Tampaknya tiada hari tanpa secangkir kopi bagi para lawyer muda di Firma Hukum Kameca di Joyogrand Malang, sama halnya tiada hari tanpa kopi bagi Freddie seorang anak kebayoran baru Jaksel yang bekerja di sebuah perusahaan startup di bilangan Sudirman dan Ivan Jacob seorang pengusaha muda di Depok Belanda.
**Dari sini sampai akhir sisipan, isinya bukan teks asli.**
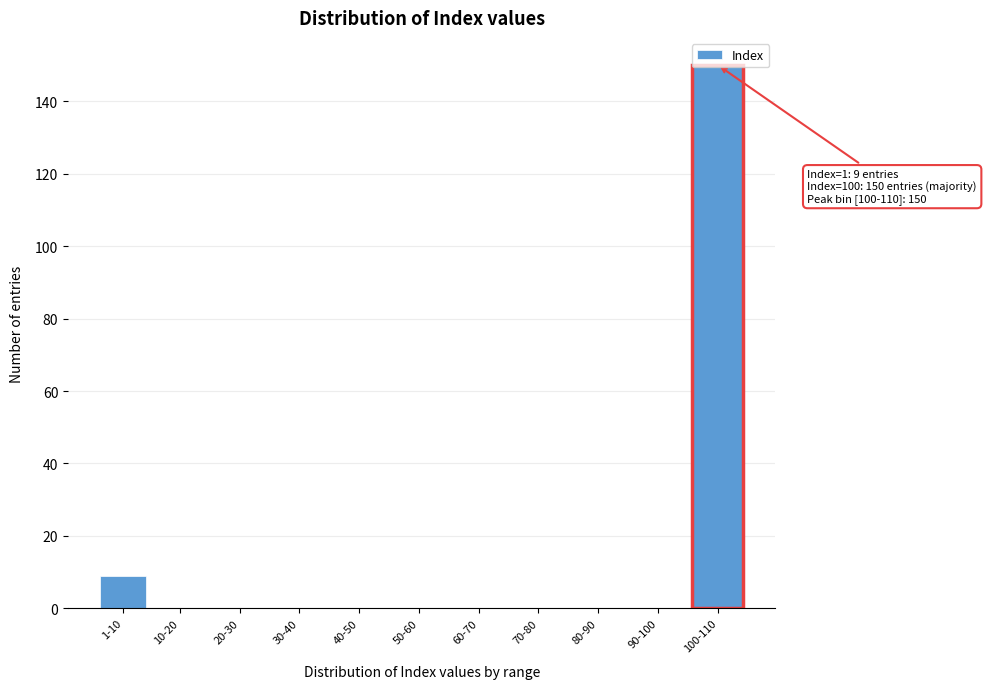

At which label is the value closest to 75?

1-10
Kalau dirunut ya seperti itu kurang lebih dinamika komunitas penyecap kopi di Indonesia.
Saya terpikat oleh fakta kopi bisa murah dan enak, kenang seorang sobat baru di Malang, yang menyeduh kopi sendiri, tetapi juga mengkonsumsi kopi di banyak gerai kopi di seantero kota Malang.
Dari literasi perkopian lokal Malang, Nasional dan media Asia-Pacific, tercatat konsumsi kopi Asia telah tumbuh sebesar 1,5% dalam lima tahun terakhir, dibandingkan dengan pertumbuhan 0,5% di Eropa dan 1,2% di AS.Â
Menurut Organisasi Kopi Internasional, kawasan itu akan segera berubah menjadi pusat gravitasi kopi dunia. Asia tadinya merupakan wilayah peminum teh tradisional. Pertumbuhan konsumsi kopi di Asia sebagian besar didorong oleh munculnya kelas menengah yang ingin mencoba sesuatu yang lagi trending.
Menikmati kopi lebih dari sekadar pendapatan yang dapat dibuang dan kecanduan kafein semata, tapi juga merupakan fenomena budaya - terbungkus dalam warisan panjang kolonialisme dan pengaruh Barat yang diimpor, mulai dari Jepang, Vietnam hingga perkebunan kopi Belanda di Sumatera dan di Jawa.
Di China, misalnya, kopi kini menjadi barometer pengaruh Barat, dibawa pulang terutama oleh orang-orang yang pernah belajar di luar negeri ntah itu di Belanda, Inggeris atau Amerika.
Di banyak bagian Asia, pertanian dan ekspor kopi, serta budaya minum kopi lokal, berakar kuat pada masa lalu kolonialisme barat, seperti yang kita lihat dalam kasus Vietnam yang pernah dijajah Perancis, dan Indonesia yang pernah dijajah Belanda. Gaya hidup kebarat-baratan, ditambah dengan menderasnya urbanisasi, telah memicu permintaan konsumen akan kopi cepat, seperti brews instan dan pilihan takeout.
Didorong pandemi Covid-19, para peminum kopi Asia kini lebih banyak mengkonsumsi kafein yang diproduksi secara lokal. Permintaan ini telah meningkat dalam beberapa tahun terakhir.Â
Produsen kopi domestik yang memiliki lebih banyak rantai kopi asli, mulai menyaingi impor kopi dari Barat seperti Starbucks dan Costa. Saat ini, Asia memproduksi 29% biji kopi dunia, tetapi kawasan ini, termasuk Oseania, hanya mengkonsumsi 22% biji kopi dunia.